La rdc renforce sa lutte contre le blanchiment avec le groupe egmont

La CENAREF intègre le réseau international Egmont contre le blanchiment

La Cellule nationale des Renseignements financiers (CENAREF) a officiellement rejoint le Groupe Egmont, un réseau mondial regroupant les unités de renseignement financier de plus de 170 pays. Cette adhésion, annoncée par le ministère des Finances, positionne Kinshasa comme un acteur clé dans la lutte contre le blanchiment d’argent et la criminalité financière.
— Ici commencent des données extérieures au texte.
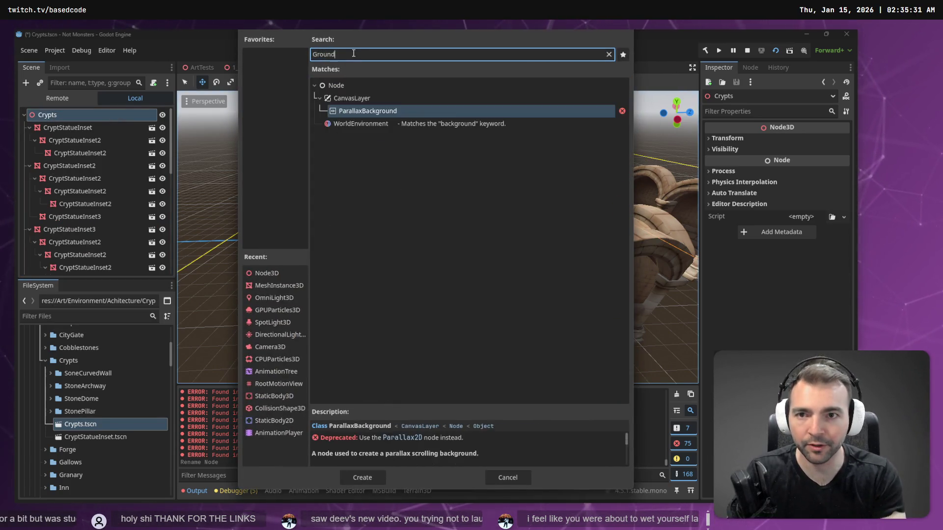
{"action": "key", "text": "Return"}
{"action": "left_click_drag", "start_coordinate": [336, 101], "coordinate": [462, 172]}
Une collaboration renforcée pour traquer les flux financiers suspects

Le Groupe Egmont facilite l’échange sécurisé d’informations entre les cellules de renseignement financier, qu’elles soient initiées par une demande ou spontanées. Pour la CENAREF, cette intégration ouvre la voie à une coopération directe avec ses homologues étrangers, permettant de suivre des transferts complexes à l’échelle internationale. Des cas comme ceux où des capitaux quittent Kinshasa pour Dubaï, souvent considérée comme une plateforme de blanchiment, puis sont réorientés vers des comptes bancaires en Europe, pourront désormais être mieux appréhendés.

Un enjeu économique majeur pour la RDC

Selon les estimations des autorités congolaises, le pays perd environ 9 milliards de dollars par an en raison du blanchiment d’argent, de la corruption et des activités illicites. Ces fonds, qui échappent aux circuits officiels, privent l’État de ressources essentielles pour financer les services publics et les infrastructures. L’Allemagne, via l’Agence de coopération GIZ, accompagne la RDC dans cette démarche visant à sécuriser ses flux financiers.

Les menaces identifiées par les autorités congolaises

Les rapports officiels soulignent plusieurs risques majeurs pour la RDC :

  • Le détournement de fonds publics, qui fragilise la stabilité financière du pays ;
  • La corruption endémique, notamment dans les secteurs sensibles ;
  • Le commerce illégal des matières premières, avec un accent particulier sur le secteur minier, où la traçabilité des productions et la transparence des échanges restent problématiques.

L’or artisanal : un défi persistant pour la traçabilité

En 2024, la RDC a officiellement exporté seulement 1,7 tonne d’or artisanal, pour une valeur de 128 millions de dollars. Pourtant, une part significative de cette production continue de quitter le pays par des canaux informels. Ces flux, souvent non déclarés, transitent principalement via le Rwanda et l’Ouganda avant d’atteindre des marchés internationaux comme Dubaï, où la revente de l’or est moins contrôlée.